_Dataset extract_
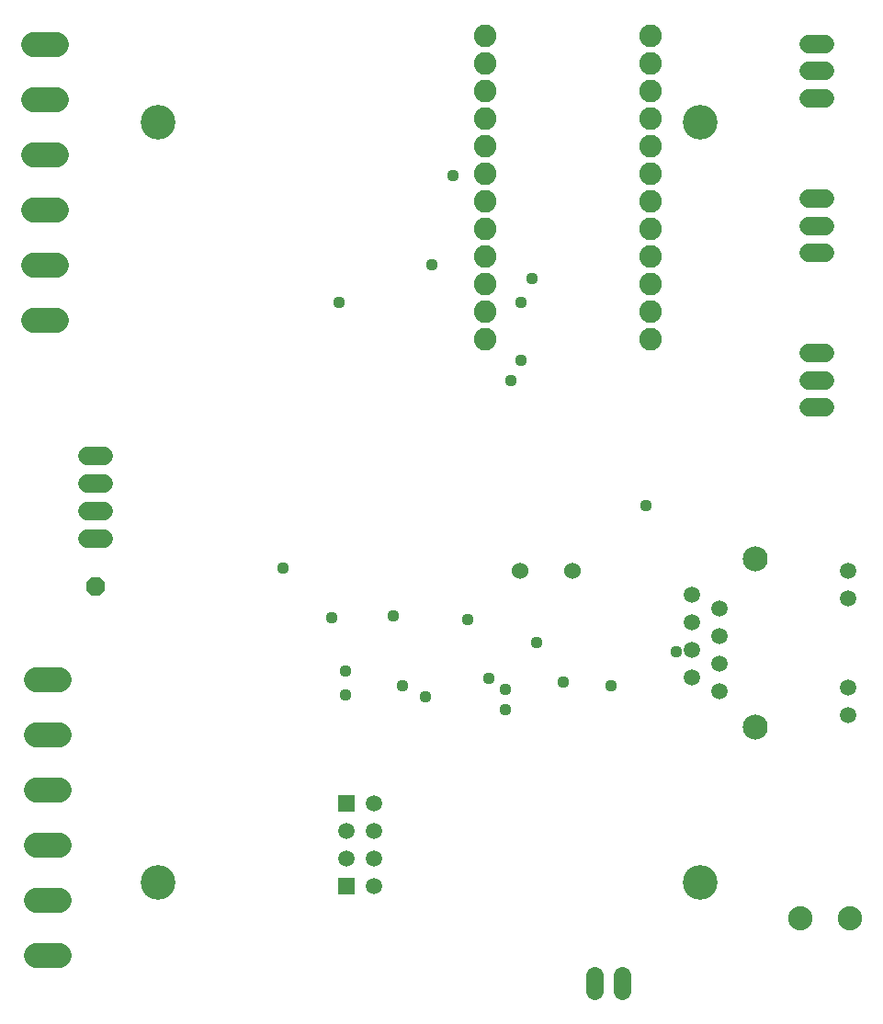
<source format=gbr>
G04 EAGLE Gerber RS-274X export*
G75*
%MOMM*%
%FSLAX34Y34*%
%LPD*%
%AMOC8*
5,1,8,0,0,1.08239X$1,22.5*%
G01*
%ADD10C,3.203200*%
%ADD11C,2.235200*%
%ADD12C,1.625600*%
%ADD13C,1.727200*%
%ADD14R,1.511200X1.511200*%
%ADD15C,1.511200*%
%ADD16C,2.082800*%
%ADD17C,2.298700*%
%ADD18C,1.524000*%
%ADD19C,2.303200*%
%ADD20P,1.852186X8X292.500000*%
%ADD21C,1.109600*%


D10*
X172500Y832500D03*
X672500Y832500D03*
X172500Y132500D03*
X672500Y132500D03*
D11*
X810000Y100000D03*
X764280Y100000D03*
D12*
X600200Y47112D02*
X600200Y32888D01*
X574800Y32888D02*
X574800Y47112D01*
D13*
X772380Y620000D02*
X787620Y620000D01*
X787620Y595000D02*
X772380Y595000D01*
X772380Y570000D02*
X787620Y570000D01*
X787620Y762500D02*
X772380Y762500D01*
X772380Y737500D02*
X787620Y737500D01*
X787620Y712500D02*
X772380Y712500D01*
D14*
X346375Y129250D03*
X346375Y205450D03*
D15*
X346375Y154650D03*
X346375Y180050D03*
X371775Y180050D03*
X371775Y154650D03*
X371775Y129250D03*
X371775Y205450D03*
D16*
X626200Y633000D03*
X626200Y658400D03*
X626200Y683800D03*
X626200Y709200D03*
X626200Y734600D03*
X626200Y760000D03*
X626200Y785400D03*
X626200Y810800D03*
X626200Y836200D03*
X626200Y861600D03*
X626200Y887000D03*
X626200Y912400D03*
X473800Y912400D03*
X473800Y887000D03*
X473800Y861600D03*
X473800Y836200D03*
X473800Y810800D03*
X473800Y785400D03*
X473800Y760000D03*
X473800Y734600D03*
X473800Y709200D03*
X473800Y683800D03*
X473800Y658400D03*
X473800Y633000D03*
D17*
X78778Y904500D02*
X57823Y904500D01*
X57823Y853700D02*
X78778Y853700D01*
X78778Y650500D02*
X57823Y650500D01*
X57823Y802900D02*
X78778Y802900D01*
X78778Y752100D02*
X57823Y752100D01*
X57823Y701300D02*
X78778Y701300D01*
X81278Y319500D02*
X60323Y319500D01*
X60323Y268700D02*
X81278Y268700D01*
X81278Y65500D02*
X60323Y65500D01*
X60323Y217900D02*
X81278Y217900D01*
X81278Y167100D02*
X60323Y167100D01*
X60323Y116300D02*
X81278Y116300D01*
D13*
X772380Y905000D02*
X787620Y905000D01*
X787620Y880000D02*
X772380Y880000D01*
X772380Y855000D02*
X787620Y855000D01*
D18*
X505870Y420000D03*
X554130Y420000D03*
D19*
X722700Y275750D03*
X722700Y430650D03*
D15*
X808400Y419450D03*
X808400Y394050D03*
X808400Y312350D03*
X808400Y286950D03*
X664300Y397600D03*
X664300Y372200D03*
X664300Y346800D03*
X664300Y321400D03*
X689700Y385000D03*
X689700Y359600D03*
X689700Y334200D03*
X689700Y308800D03*
D13*
X122620Y449400D02*
X107380Y449400D01*
X107380Y474800D02*
X122620Y474800D01*
X122620Y500200D02*
X107380Y500200D01*
X107380Y525600D02*
X122620Y525600D01*
D20*
X115000Y405000D03*
D21*
X424875Y701250D03*
X492250Y310750D03*
X492250Y291500D03*
X521125Y353375D03*
X477125Y320375D03*
X389125Y378125D03*
X507375Y613250D03*
X507375Y666875D03*
X332750Y376750D03*
X287375Y422125D03*
X339625Y666875D03*
X497750Y595375D03*
X517000Y688875D03*
X444125Y783750D03*
X345000Y305000D03*
X345000Y327500D03*
X397375Y313500D03*
X589875Y313500D03*
X650375Y345125D03*
X419375Y303875D03*
X545875Y317625D03*
X457500Y375000D03*
X622500Y480000D03*
M02*

</source>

_Assigned task_
Above are the records; copy every one of them exactly and omit the images.

_Exercise answer_
<source format=gbr>
G04 EAGLE Gerber RS-274X export*
G75*
%MOMM*%
%FSLAX34Y34*%
%LPD*%
%AMOC8*
5,1,8,0,0,1.08239X$1,22.5*%
G01*
%ADD10C,3.203200*%
%ADD11C,2.235200*%
%ADD12C,1.625600*%
%ADD13C,1.727200*%
%ADD14R,1.511200X1.511200*%
%ADD15C,1.511200*%
%ADD16C,2.082800*%
%ADD17C,2.298700*%
%ADD18C,1.524000*%
%ADD19C,2.303200*%
%ADD20P,1.852186X8X292.500000*%
%ADD21C,1.109600*%


D10*
X172500Y832500D03*
X672500Y832500D03*
X172500Y132500D03*
X672500Y132500D03*
D11*
X810000Y100000D03*
X764280Y100000D03*
D12*
X600200Y47112D02*
X600200Y32888D01*
X574800Y32888D02*
X574800Y47112D01*
D13*
X772380Y620000D02*
X787620Y620000D01*
X787620Y595000D02*
X772380Y595000D01*
X772380Y570000D02*
X787620Y570000D01*
X787620Y762500D02*
X772380Y762500D01*
X772380Y737500D02*
X787620Y737500D01*
X787620Y712500D02*
X772380Y712500D01*
D14*
X346375Y129250D03*
X346375Y205450D03*
D15*
X346375Y154650D03*
X346375Y180050D03*
X371775Y180050D03*
X371775Y154650D03*
X371775Y129250D03*
X371775Y205450D03*
D16*
X626200Y633000D03*
X626200Y658400D03*
X626200Y683800D03*
X626200Y709200D03*
X626200Y734600D03*
X626200Y760000D03*
X626200Y785400D03*
X626200Y810800D03*
X626200Y836200D03*
X626200Y861600D03*
X626200Y887000D03*
X626200Y912400D03*
X473800Y912400D03*
X473800Y887000D03*
X473800Y861600D03*
X473800Y836200D03*
X473800Y810800D03*
X473800Y785400D03*
X473800Y760000D03*
X473800Y734600D03*
X473800Y709200D03*
X473800Y683800D03*
X473800Y658400D03*
X473800Y633000D03*
D17*
X78778Y904500D02*
X57823Y904500D01*
X57823Y853700D02*
X78778Y853700D01*
X78778Y650500D02*
X57823Y650500D01*
X57823Y802900D02*
X78778Y802900D01*
X78778Y752100D02*
X57823Y752100D01*
X57823Y701300D02*
X78778Y701300D01*
X81278Y319500D02*
X60323Y319500D01*
X60323Y268700D02*
X81278Y268700D01*
X81278Y65500D02*
X60323Y65500D01*
X60323Y217900D02*
X81278Y217900D01*
X81278Y167100D02*
X60323Y167100D01*
X60323Y116300D02*
X81278Y116300D01*
D13*
X772380Y905000D02*
X787620Y905000D01*
X787620Y880000D02*
X772380Y880000D01*
X772380Y855000D02*
X787620Y855000D01*
D18*
X505870Y420000D03*
X554130Y420000D03*
D19*
X722700Y275750D03*
X722700Y430650D03*
D15*
X808400Y419450D03*
X808400Y394050D03*
X808400Y312350D03*
X808400Y286950D03*
X664300Y397600D03*
X664300Y372200D03*
X664300Y346800D03*
X664300Y321400D03*
X689700Y385000D03*
X689700Y359600D03*
X689700Y334200D03*
X689700Y308800D03*
D13*
X122620Y449400D02*
X107380Y449400D01*
X107380Y474800D02*
X122620Y474800D01*
X122620Y500200D02*
X107380Y500200D01*
X107380Y525600D02*
X122620Y525600D01*
D20*
X115000Y405000D03*
D21*
X424875Y701250D03*
X492250Y310750D03*
X492250Y291500D03*
X521125Y353375D03*
X477125Y320375D03*
X389125Y378125D03*
X507375Y613250D03*
X507375Y666875D03*
X332750Y376750D03*
X287375Y422125D03*
X339625Y666875D03*
X497750Y595375D03*
X517000Y688875D03*
X444125Y783750D03*
X345000Y305000D03*
X345000Y327500D03*
X397375Y313500D03*
X589875Y313500D03*
X650375Y345125D03*
X419375Y303875D03*
X545875Y317625D03*
X457500Y375000D03*
X622500Y480000D03*
M02*

</source>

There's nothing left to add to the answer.